Work to complete
1 - Answer these questions about the Java blog post.
(a) Whom does the post quote as saying that Java is a mess?
(b) According to BadTux, what do people do with Java that lets strangers run programs on their computers?
(c) Which year does OBS associate with needing the browser plugin?
2 - Copy from the Java blog post the part that opens with the words containing "BadTux said..." and closes with "you're using protection.".
3 - Carry on the Java blog post from the point where it stops.

[Passage to read]

Thursday, January 10, 2013

Insecure Mess

The mess is not (as some might imagine) us, or anyone we've dated, but Oracle's Java.
"Java is a mess. It's not secure," said Jaime Blasco, Labs Manager with AlienVault Labs. "You have to disable it."
Off w/ its head!

Also, too.

5 comments:

BadTux said...

There is no such thing as a secure computer programming language. There is only secure programs, and insecure programs. The problem with Java is that people enable it in their web browsers, which in turn allows strangers to run programs on your computer. Which is sort of like allowing random strangers you run into at sleazy bars to have sex with you... sure, it might be entertaining, but eventually you're gonna catch something nasty even if you're using protection.

- Badtux the Geeky Penguin

OBS said...

Yeah, the Java plugin in the browser is just stupid. I write lots of Java. I don't write, and I don't know anybody else that writes Java that needs the browser plugin anymore -- that's so 1998.

Substance McGravitas said...

Disabled Java is still a headache on certain sites, this the NoScript. Which is its own headache.

[/Passage to read]
[Extracted data]

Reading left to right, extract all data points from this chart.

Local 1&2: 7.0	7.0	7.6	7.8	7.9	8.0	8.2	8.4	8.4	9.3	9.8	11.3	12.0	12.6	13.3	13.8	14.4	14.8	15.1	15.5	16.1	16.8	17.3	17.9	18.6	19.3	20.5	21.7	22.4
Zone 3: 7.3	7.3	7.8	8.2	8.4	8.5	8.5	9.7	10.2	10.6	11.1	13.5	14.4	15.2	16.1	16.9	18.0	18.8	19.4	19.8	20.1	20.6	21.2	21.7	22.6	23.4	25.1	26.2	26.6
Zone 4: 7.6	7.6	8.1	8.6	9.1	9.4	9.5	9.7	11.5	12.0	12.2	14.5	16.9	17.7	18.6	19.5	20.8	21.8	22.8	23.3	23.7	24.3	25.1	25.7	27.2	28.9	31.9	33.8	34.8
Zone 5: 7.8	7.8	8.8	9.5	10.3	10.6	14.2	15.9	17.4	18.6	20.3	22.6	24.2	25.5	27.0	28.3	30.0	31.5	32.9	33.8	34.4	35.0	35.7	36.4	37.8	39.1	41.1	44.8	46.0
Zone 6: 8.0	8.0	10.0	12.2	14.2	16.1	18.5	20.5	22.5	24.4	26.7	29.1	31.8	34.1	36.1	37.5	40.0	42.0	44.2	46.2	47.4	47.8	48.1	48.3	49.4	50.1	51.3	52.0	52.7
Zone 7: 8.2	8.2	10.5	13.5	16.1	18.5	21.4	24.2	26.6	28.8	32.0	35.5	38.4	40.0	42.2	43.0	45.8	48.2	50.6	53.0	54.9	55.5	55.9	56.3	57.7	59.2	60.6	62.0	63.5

[/Extracted data]

Answers below
1 -
(a) Jaime Blasco, Labs Manager with AlienVault Labs.
(b) They enable it in their web browsers.
(c) 1998.

2 -
BadTux said...

There is no such thing as a secure computer programming language. There is only secure programs, and insecure programs. The problem with Java is that people enable it in their web browsers, which in turn allows strangers to run programs on your computer. Which is sort of like allowing random strangers you run into at sleazy bars to have sex with you... sure, it might be entertaining, but eventually you're gonna catch something nasty even if you're using protection.

3 -
BadTux said...

Substance, do not confuse Java and JavaScript. Java is needed for very few sites. The scripting language turned off by NoScript, "JavaScript", whose proper name is ECMAScript (the term "JavaScript" is a trademark of Sun Microsystems/Oracle that they apply to their version of ECMAScript and cannot be used without their permission), has nothing to do with Java -- it is an entirely different computer language with entirely different problems.

bjkeefe said...

Apple just blacklisted Java on OS X, in case you haven't heard.

I have not had Java (or at least the browser plugin) installed on any of my PCs since forever plus four months, and I still can't think of any site that I visit where that's been an issue at all.